TINKERでUFFが使えればいいのに…とずっと考えているのですが、UFFを使って遷移金属錯体の構造最適化を行うことができるフリーソフトがありました。ArgusLabです。
以前から名前は知っていましたが、トップページに「A molecular modeling, graphics, and drug design program」と書かれていて、実際ドッキングとかができるのでそういう方向性のプログラムだと思っていました。ところが、今日会社でUFFのことを調べていたら(おいおい)、Scirusの検索でArgusLabのヘルプファイルの内容がヒットして、そこにUFFが使えると書かれていてビックリ。
UFFは分子力学ですから、それぞれの元素には軌道の混成に応じたパラメータがあります。用意されているのは典型的なもので、特殊な錯体は扱うことができませんが、よくある構造は概ね良い精度で最適化できるようです。
ちょっとしたバグがあって、周期表パレットからPdを選択して追加しようとすると、エラーを吐いて落ちます。予め別の金属(NiとかRhとか)で作って、元素を後から変えることでPdの計算はできます。原子のラベルが最初の金属のままなので(計算上は支障はありませんが)ついでに原子の名前をPdに変えておく方がよいかも知れません。

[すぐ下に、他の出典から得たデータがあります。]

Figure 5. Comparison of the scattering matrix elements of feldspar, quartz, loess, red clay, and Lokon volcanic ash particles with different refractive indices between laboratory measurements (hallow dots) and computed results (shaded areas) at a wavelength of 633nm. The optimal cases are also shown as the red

Cyclopentadienyl基は、Cを「sp2, aromatic」とし、金属原子と5つの炭素全てを結合で結んでやることできちんと計算されます。
計算は、ツールバーのベンゼン環ボタン(プサイの隣)か[Calculation>Optimize Geometry]で設定ダイアログを表示、実行します。普通の有機分子ならMOPACも使えます。

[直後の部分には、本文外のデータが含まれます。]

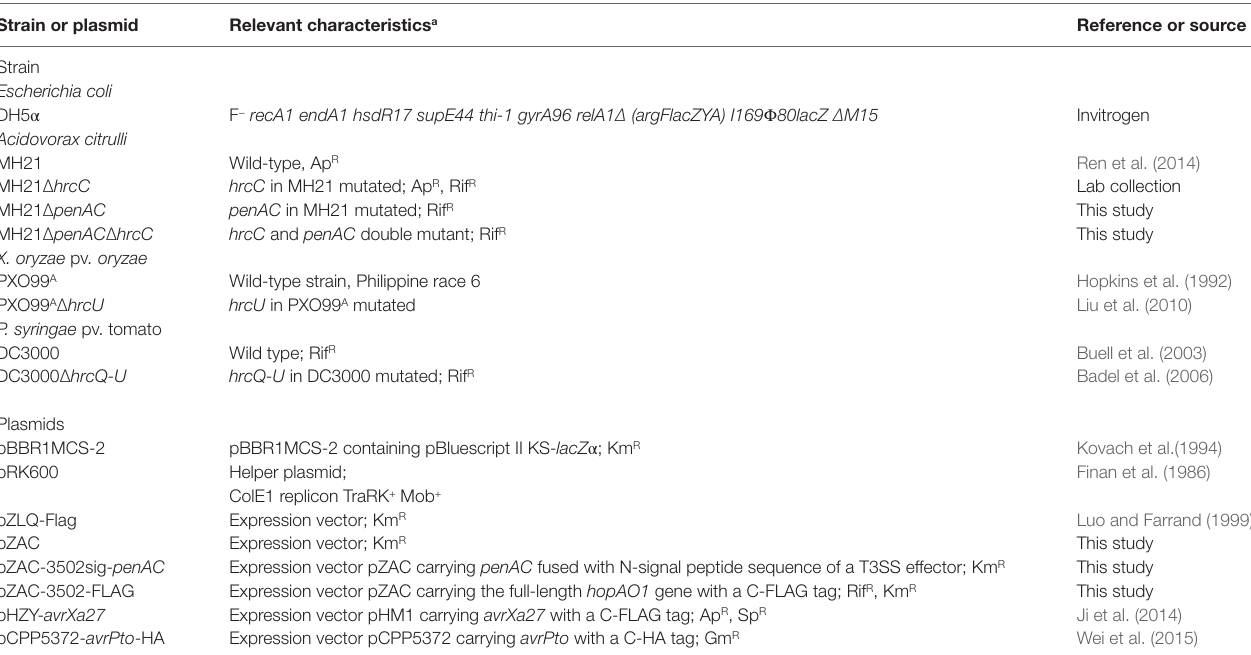
TABLE 1 | Bacterial strains and plasmids used in this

これで初期構造を作れば、計算がよりスピーディーに行えるかもしれません。ちなみに、Gaussianへのジョブポスティング機能がありますので(しかもONIOM対応)、GaussViewを持っていない方にもおすすめかも。残念ながらGAMESSは非対応。
—-追記—-
最適化した構造を他のソフト(WinmostarとかFacioとか)で使うときは、xyz形式での保存をお勧めします。pdb形式は元素記号が正しく反映されません。